**What to do**
Every entry must be reproduced word for word.

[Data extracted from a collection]
═══

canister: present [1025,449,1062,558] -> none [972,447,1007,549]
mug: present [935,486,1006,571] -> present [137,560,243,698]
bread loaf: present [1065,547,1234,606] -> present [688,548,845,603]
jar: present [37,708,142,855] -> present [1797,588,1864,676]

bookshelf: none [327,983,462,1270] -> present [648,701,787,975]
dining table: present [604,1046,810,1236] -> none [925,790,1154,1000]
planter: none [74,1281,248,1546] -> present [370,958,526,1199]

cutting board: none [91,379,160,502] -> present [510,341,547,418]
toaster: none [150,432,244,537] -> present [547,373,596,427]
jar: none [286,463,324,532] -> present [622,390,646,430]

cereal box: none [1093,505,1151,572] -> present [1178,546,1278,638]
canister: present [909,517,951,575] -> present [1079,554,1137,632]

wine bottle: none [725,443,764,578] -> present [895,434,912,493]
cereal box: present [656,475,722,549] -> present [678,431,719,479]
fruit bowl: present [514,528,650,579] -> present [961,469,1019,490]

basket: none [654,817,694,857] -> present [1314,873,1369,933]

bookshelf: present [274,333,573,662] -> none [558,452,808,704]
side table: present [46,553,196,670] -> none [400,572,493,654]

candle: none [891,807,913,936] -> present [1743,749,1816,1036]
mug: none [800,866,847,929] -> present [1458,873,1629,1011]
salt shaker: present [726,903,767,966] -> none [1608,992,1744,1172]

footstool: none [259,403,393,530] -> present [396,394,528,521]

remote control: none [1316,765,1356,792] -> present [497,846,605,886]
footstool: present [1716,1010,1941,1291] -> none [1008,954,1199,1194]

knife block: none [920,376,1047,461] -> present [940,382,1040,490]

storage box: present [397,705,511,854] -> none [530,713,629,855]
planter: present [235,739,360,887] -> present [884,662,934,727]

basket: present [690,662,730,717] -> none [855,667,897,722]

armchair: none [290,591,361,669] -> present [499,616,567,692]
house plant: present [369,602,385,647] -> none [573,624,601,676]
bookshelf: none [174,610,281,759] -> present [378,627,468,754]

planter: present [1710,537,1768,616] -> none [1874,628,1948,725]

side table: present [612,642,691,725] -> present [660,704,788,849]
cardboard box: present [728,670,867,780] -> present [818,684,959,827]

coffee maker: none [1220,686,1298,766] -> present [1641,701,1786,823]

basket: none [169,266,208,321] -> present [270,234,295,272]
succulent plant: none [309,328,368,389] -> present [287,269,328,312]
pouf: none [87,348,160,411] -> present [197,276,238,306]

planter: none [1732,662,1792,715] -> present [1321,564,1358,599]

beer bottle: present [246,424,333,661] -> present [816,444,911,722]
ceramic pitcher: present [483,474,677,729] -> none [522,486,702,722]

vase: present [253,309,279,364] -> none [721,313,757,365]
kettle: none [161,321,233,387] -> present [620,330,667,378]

═══

**Response to this exercise**
canister: present [1025,449,1062,558] -> none [972,447,1007,549]
mug: present [935,486,1006,571] -> present [137,560,243,698]
bread loaf: present [1065,547,1234,606] -> present [688,548,845,603]
jar: present [37,708,142,855] -> present [1797,588,1864,676]

bookshelf: none [327,983,462,1270] -> present [648,701,787,975]
dining table: present [604,1046,810,1236] -> none [925,790,1154,1000]
planter: none [74,1281,248,1546] -> present [370,958,526,1199]

cutting board: none [91,379,160,502] -> present [510,341,547,418]
toaster: none [150,432,244,537] -> present [547,373,596,427]
jar: none [286,463,324,532] -> present [622,390,646,430]

cereal box: none [1093,505,1151,572] -> present [1178,546,1278,638]
canister: present [909,517,951,575] -> present [1079,554,1137,632]

wine bottle: none [725,443,764,578] -> present [895,434,912,493]
cereal box: present [656,475,722,549] -> present [678,431,719,479]
fruit bowl: present [514,528,650,579] -> present [961,469,1019,490]

basket: none [654,817,694,857] -> present [1314,873,1369,933]

bookshelf: present [274,333,573,662] -> none [558,452,808,704]
side table: present [46,553,196,670] -> none [400,572,493,654]

candle: none [891,807,913,936] -> present [1743,749,1816,1036]
mug: none [800,866,847,929] -> present [1458,873,1629,1011]
salt shaker: present [726,903,767,966] -> none [1608,992,1744,1172]

footstool: none [259,403,393,530] -> present [396,394,528,521]

remote control: none [1316,765,1356,792] -> present [497,846,605,886]
footstool: present [1716,1010,1941,1291] -> none [1008,954,1199,1194]

knife block: none [920,376,1047,461] -> present [940,382,1040,490]

storage box: present [397,705,511,854] -> none [530,713,629,855]
planter: present [235,739,360,887] -> present [884,662,934,727]

basket: present [690,662,730,717] -> none [855,667,897,722]

armchair: none [290,591,361,669] -> present [499,616,567,692]
house plant: present [369,602,385,647] -> none [573,624,601,676]
bookshelf: none [174,610,281,759] -> present [378,627,468,754]

planter: present [1710,537,1768,616] -> none [1874,628,1948,725]

side table: present [612,642,691,725] -> present [660,704,788,849]
cardboard box: present [728,670,867,780] -> present [818,684,959,827]

coffee maker: none [1220,686,1298,766] -> present [1641,701,1786,823]

basket: none [169,266,208,321] -> present [270,234,295,272]
succulent plant: none [309,328,368,389] -> present [287,269,328,312]
pouf: none [87,348,160,411] -> present [197,276,238,306]

planter: none [1732,662,1792,715] -> present [1321,564,1358,599]

beer bottle: present [246,424,333,661] -> present [816,444,911,722]
ceramic pitcher: present [483,474,677,729] -> none [522,486,702,722]

vase: present [253,309,279,364] -> none [721,313,757,365]
kettle: none [161,321,233,387] -> present [620,330,667,378]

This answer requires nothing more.